§ **Short exercise**
Lay out every line in the records from the one containing "collectors: G. Gressitt" down through the one containing "state / province: Bocas del Toro", both included, as a Markdown table with the columns Row and Line, numbering each row and leaving out blank lines.

[start Records provided]

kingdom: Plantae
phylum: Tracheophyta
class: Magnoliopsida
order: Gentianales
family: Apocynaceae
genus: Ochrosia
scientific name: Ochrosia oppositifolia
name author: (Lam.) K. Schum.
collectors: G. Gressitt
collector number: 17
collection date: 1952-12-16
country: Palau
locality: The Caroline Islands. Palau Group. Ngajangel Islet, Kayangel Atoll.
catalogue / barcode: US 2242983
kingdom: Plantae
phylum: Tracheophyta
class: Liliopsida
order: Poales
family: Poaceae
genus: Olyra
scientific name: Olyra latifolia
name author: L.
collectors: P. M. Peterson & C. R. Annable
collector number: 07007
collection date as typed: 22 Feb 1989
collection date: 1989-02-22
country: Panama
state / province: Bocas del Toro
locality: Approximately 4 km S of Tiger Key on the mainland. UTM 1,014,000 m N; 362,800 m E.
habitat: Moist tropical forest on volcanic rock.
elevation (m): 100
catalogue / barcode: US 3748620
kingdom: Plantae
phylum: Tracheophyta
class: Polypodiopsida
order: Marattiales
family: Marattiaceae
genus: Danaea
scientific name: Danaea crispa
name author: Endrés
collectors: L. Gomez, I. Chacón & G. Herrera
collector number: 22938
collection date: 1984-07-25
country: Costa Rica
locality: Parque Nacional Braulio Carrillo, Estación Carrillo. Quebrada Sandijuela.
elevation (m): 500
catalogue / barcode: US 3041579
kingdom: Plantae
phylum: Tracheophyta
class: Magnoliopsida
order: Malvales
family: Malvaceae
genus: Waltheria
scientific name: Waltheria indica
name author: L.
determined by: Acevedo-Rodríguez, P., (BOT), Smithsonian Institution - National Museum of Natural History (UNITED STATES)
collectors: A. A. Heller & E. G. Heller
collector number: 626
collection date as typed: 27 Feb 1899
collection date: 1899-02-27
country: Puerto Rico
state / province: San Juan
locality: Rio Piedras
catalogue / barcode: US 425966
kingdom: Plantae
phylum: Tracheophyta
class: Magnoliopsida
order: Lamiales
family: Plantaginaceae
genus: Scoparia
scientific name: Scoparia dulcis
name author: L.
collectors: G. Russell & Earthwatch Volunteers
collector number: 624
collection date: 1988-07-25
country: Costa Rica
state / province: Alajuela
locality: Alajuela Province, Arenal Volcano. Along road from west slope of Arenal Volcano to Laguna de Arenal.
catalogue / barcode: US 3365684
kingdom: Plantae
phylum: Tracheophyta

[end Records provided]

§ **Solution**
| Row | Line |
|---|---|
| 1 | collectors: G. Gressitt |
| 2 | collector number: 17 |
| 3 | collection date: 1952-12-16 |
| 4 | country: Palau |
| 5 | locality: The Caroline Islands. Palau Group. Ngajangel Islet, Kayangel Atoll. |
| 6 | catalogue / barcode: US 2242983 |
| 7 | kingdom: Plantae |
| 8 | phylum: Tracheophyta |
| 9 | class: Liliopsida |
| 10 | order: Poales |
| 11 | family: Poaceae |
| 12 | genus: Olyra |
| 13 | scientific name: Olyra latifolia |
| 14 | name author: L. |
| 15 | collectors: P. M. Peterson & C. R. Annable |
| 16 | collector number: 07007 |
| 17 | collection date as typed: 22 Feb 1989 |
| 18 | collection date: 1989-02-22 |
| 19 | country: Panama |
| 20 | state / province: Bocas del Toro |